As part of his stock restructuring, Ellison is loosening his grip on NetSuite's board of directors. Tako Ventures officer Philip B. Simon recently stepped down from NetSuite's board, and once NetSuite completes its IPO, Ellison will lose his contractual right to appoint NetSuite board members.
On any matter that comes before shareholders, the entity will vote its shares in proportion to the voting by other stockholders. Except -- and it's a big "except" -- if the matter under consideration is a potential NetSuite acquisition or liquidation. If that kind of deal comes up for vote, Ellison's entity will vote its shares as he directs. If anyone wants to buy NetSuite, they'll need Larry Ellison's okay to do it.

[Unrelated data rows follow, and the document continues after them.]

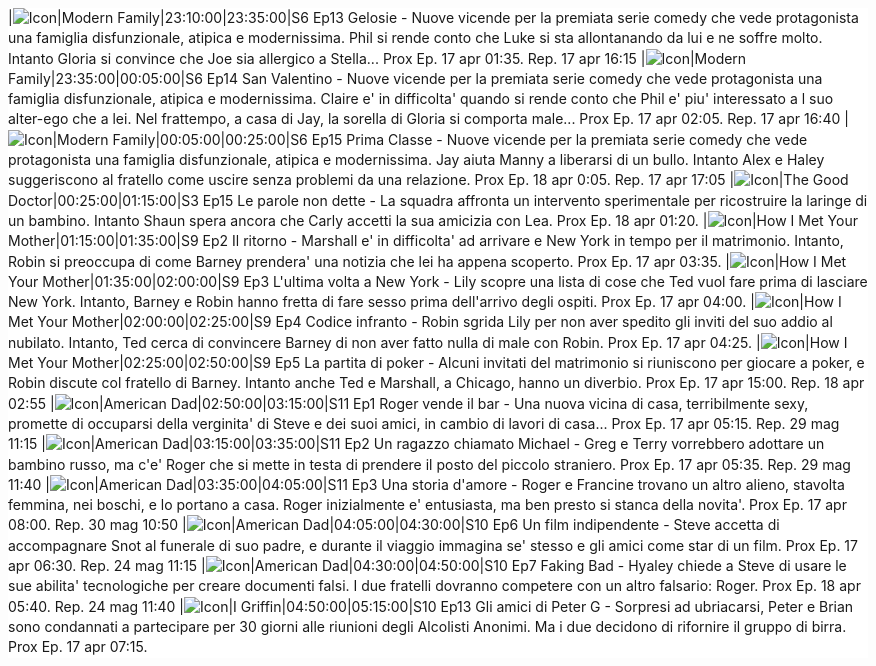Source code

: |![Icon](https://guidatv.sky.it/uuid/d9d9ad46-6e76-475a-9d3f-7c7b2441de30/cover?md5ChecksumParam=bae6d9a68248f065d810eb16e28c3729)|Modern Family|23:10:00|23:35:00|S6 Ep13 Gelosie - Nuove vicende per la premiata serie comedy che vede protagonista una famiglia disfunzionale, atipica e modernissima. Phil si rende conto che Luke si sta allontanando da lui e ne soffre molto. Intanto Gloria si convince che Joe sia allergico a Stella... Prox Ep. 17 apr 01:35. Rep. 17 apr 16:15
|![Icon](https://guidatv.sky.it/uuid/b17e5483-afef-4360-9104-c9b8cec832ce/cover?md5ChecksumParam=bae6d9a68248f065d810eb16e28c3729)|Modern Family|23:35:00|00:05:00|S6 Ep14 San Valentino - Nuove vicende per la premiata serie comedy che vede protagonista una famiglia disfunzionale, atipica e modernissima. Claire e&#039; in difficolta&#039; quando si rende conto che Phil e&#039; piu&#039; interessato a l suo alter-ego che a lei. Nel frattempo, a casa di Jay, la sorella di Gloria si comporta male... Prox Ep. 17 apr 02:05. Rep. 17 apr 16:40
|![Icon](https://guidatv.sky.it/uuid/8128172e-947b-4f7e-a09c-9f38e9b546bb/cover?md5ChecksumParam=bae6d9a68248f065d810eb16e28c3729)|Modern Family|00:05:00|00:25:00|S6 Ep15 Prima Classe - Nuove vicende per la premiata serie comedy che vede protagonista una famiglia disfunzionale, atipica e modernissima. Jay aiuta Manny a liberarsi di un bullo. Intanto Alex e Haley suggeriscono al fratello come uscire senza problemi da una relazione. Prox Ep. 18 apr 0:05. Rep. 17 apr 17:05
|![Icon](https://guidatv.sky.it/uuid/f70b3bcc-3cea-4f89-ba0f-0cf05d4510a9/cover?md5ChecksumParam=a7464162e33be3ff7c7202a56c459a66)|The Good Doctor|00:25:00|01:15:00|S3 Ep15 Le parole non dette - La squadra affronta un intervento sperimentale per ricostruire la laringe di un bambino. Intanto Shaun spera ancora che Carly accetti la sua amicizia con Lea. Prox Ep. 18 apr 01:20.
|![Icon](https://guidatv.sky.it/uuid/2884fd22-1101-4ea7-a7f4-98a739de951d/cover?md5ChecksumParam=a194722c7c7cbe6baa996ae04ed300cb)|How I Met Your Mother|01:15:00|01:35:00|S9 Ep2 Il ritorno - Marshall e&#039; in difficolta&#039; ad arrivare e New York in tempo per il matrimonio. Intanto, Robin si preoccupa di come Barney prendera&#039; una notizia che lei ha appena scoperto. Prox Ep. 17 apr 03:35.
|![Icon](https://guidatv.sky.it/uuid/b2e1ca66-5373-4e9c-b44e-1665ab378db5/cover?md5ChecksumParam=a194722c7c7cbe6baa996ae04ed300cb)|How I Met Your Mother|01:35:00|02:00:00|S9 Ep3 L&#039;ultima volta a New York - Lily scopre una lista di cose che Ted vuol fare prima di lasciare New York. Intanto, Barney e Robin hanno fretta di fare sesso prima dell&#039;arrivo degli ospiti. Prox Ep. 17 apr 04:00.
|![Icon](https://guidatv.sky.it/uuid/fffcf7fc-4155-4ab0-a63f-7e18fab3012e/cover?md5ChecksumParam=a194722c7c7cbe6baa996ae04ed300cb)|How I Met Your Mother|02:00:00|02:25:00|S9 Ep4 Codice infranto - Robin sgrida Lily per non aver spedito gli inviti del suo addio al nubilato. Intanto, Ted cerca di convincere Barney di non aver fatto nulla di male con Robin. Prox Ep. 17 apr 04:25.
|![Icon](https://guidatv.sky.it/uuid/6c06ac19-410b-40c1-aa57-e5716db0167e/cover?md5ChecksumParam=a194722c7c7cbe6baa996ae04ed300cb)|How I Met Your Mother|02:25:00|02:50:00|S9 Ep5 La partita di poker - Alcuni invitati del matrimonio si riuniscono per giocare a poker, e Robin discute col fratello di Barney. Intanto anche Ted e Marshall, a Chicago, hanno un diverbio. Prox Ep. 17 apr 15:00. Rep. 18 apr 02:55
|![Icon](https://guidatv.sky.it/uuid/0642fc54-62ab-46f6-ae4f-ca3cd19a9bff/cover?md5ChecksumParam=5405b52b8ca5fde07cbf69458c347b8f)|American Dad|02:50:00|03:15:00|S11 Ep1 Roger vende il bar - Una nuova vicina di casa, terribilmente sexy, promette di occuparsi della verginita&#039; di Steve e dei suoi amici, in cambio di lavori di casa... Prox Ep. 17 apr 05:15. Rep. 29 mag 11:15
|![Icon](https://guidatv.sky.it/uuid/693259cb-cf3d-43a5-b8f9-47727633218c/cover?md5ChecksumParam=5405b52b8ca5fde07cbf69458c347b8f)|American Dad|03:15:00|03:35:00|S11 Ep2 Un ragazzo chiamato Michael - Greg e Terry vorrebbero adottare un bambino russo, ma c&#039;e&#039; Roger che si mette in testa di prendere il posto del piccolo straniero. Prox Ep. 17 apr 05:35. Rep. 29 mag 11:40
|![Icon](https://guidatv.sky.it/uuid/83d11002-b3cf-4c85-aa7c-52eaba81b77b/cover?md5ChecksumParam=5405b52b8ca5fde07cbf69458c347b8f)|American Dad|03:35:00|04:05:00|S11 Ep3 Una storia d&#039;amore - Roger e Francine trovano un altro alieno, stavolta femmina, nei boschi, e lo portano a casa. Roger inizialmente e&#039; entusiasta, ma ben presto si stanca della novita&#039;. Prox Ep. 17 apr 08:00. Rep. 30 mag 10:50
|![Icon](https://guidatv.sky.it/uuid/ff3e6181-d39e-464b-a88d-eccc24cd5201/cover?md5ChecksumParam=8934081cb663430d80a91c8c9c10912f)|American Dad|04:05:00|04:30:00|S10 Ep6 Un film indipendente - Steve accetta di accompagnare Snot al funerale di suo padre, e durante il viaggio immagina se&#039; stesso e gli amici come star di un film. Prox Ep. 17 apr 06:30. Rep. 24 mag 11:15
|![Icon](https://guidatv.sky.it/uuid/f4d31e9d-7fca-4159-839e-73856d1bf376/cover?md5ChecksumParam=8934081cb663430d80a91c8c9c10912f)|American Dad|04:30:00|04:50:00|S10 Ep7 Faking Bad - Hyaley chiede a Steve di usare le sue abilita&#039; tecnologiche per creare documenti falsi. I due fratelli dovranno competere con un altro falsario: Roger. Prox Ep. 18 apr 05:40. Rep. 24 mag 11:40
|![Icon](https://guidatv.sky.it/uuid/4f02ca63-fb7c-4cc0-b4fb-4e9396b4c851/cover?md5ChecksumParam=0ff5052c1151adae172cb05885226e87)|I Griffin|04:50:00|05:15:00|S10 Ep13 Gli amici di Peter G - Sorpresi ad ubriacarsi, Peter e Brian sono condannati a partecipare per 30 giorni alle riunioni degli Alcolisti Anonimi. Ma i due decidono di rifornire il gruppo di birra. Prox Ep. 17 apr 07:15.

Hosted ERP software vendor NetSuite has a complex relationship with Oracle, with whom it competes for customers in the SMB market. NetSuite's IPO filing details a dizzying array of slight-of-hand legal maneuverings designed to formally distance the two companies, though it's clear that a spider web of connections continues connecting their principals.
In its initial IPO filing, NetSuite disclosed that it loaned $2.2 million to CTO and Chairman Evan Goldberg in 2005, a sum he finished repaying on June 5, 2007 -- the same day he received a loan for that precise amount from "Octopus Holdings," another of Larry Ellison's investment companies. In this week's filing, NetSuite reported that Goldberg has borrowed an additional $2.5 million from Octopus, a loan dispersed Oct. 5.
Of course, convoluted arrangements don't faze Ellison, who likes to have a tentacle in every pocket of the software industry. There's a reason he named his primary investment vehicle "Tako" -- the Japanese word for octopus.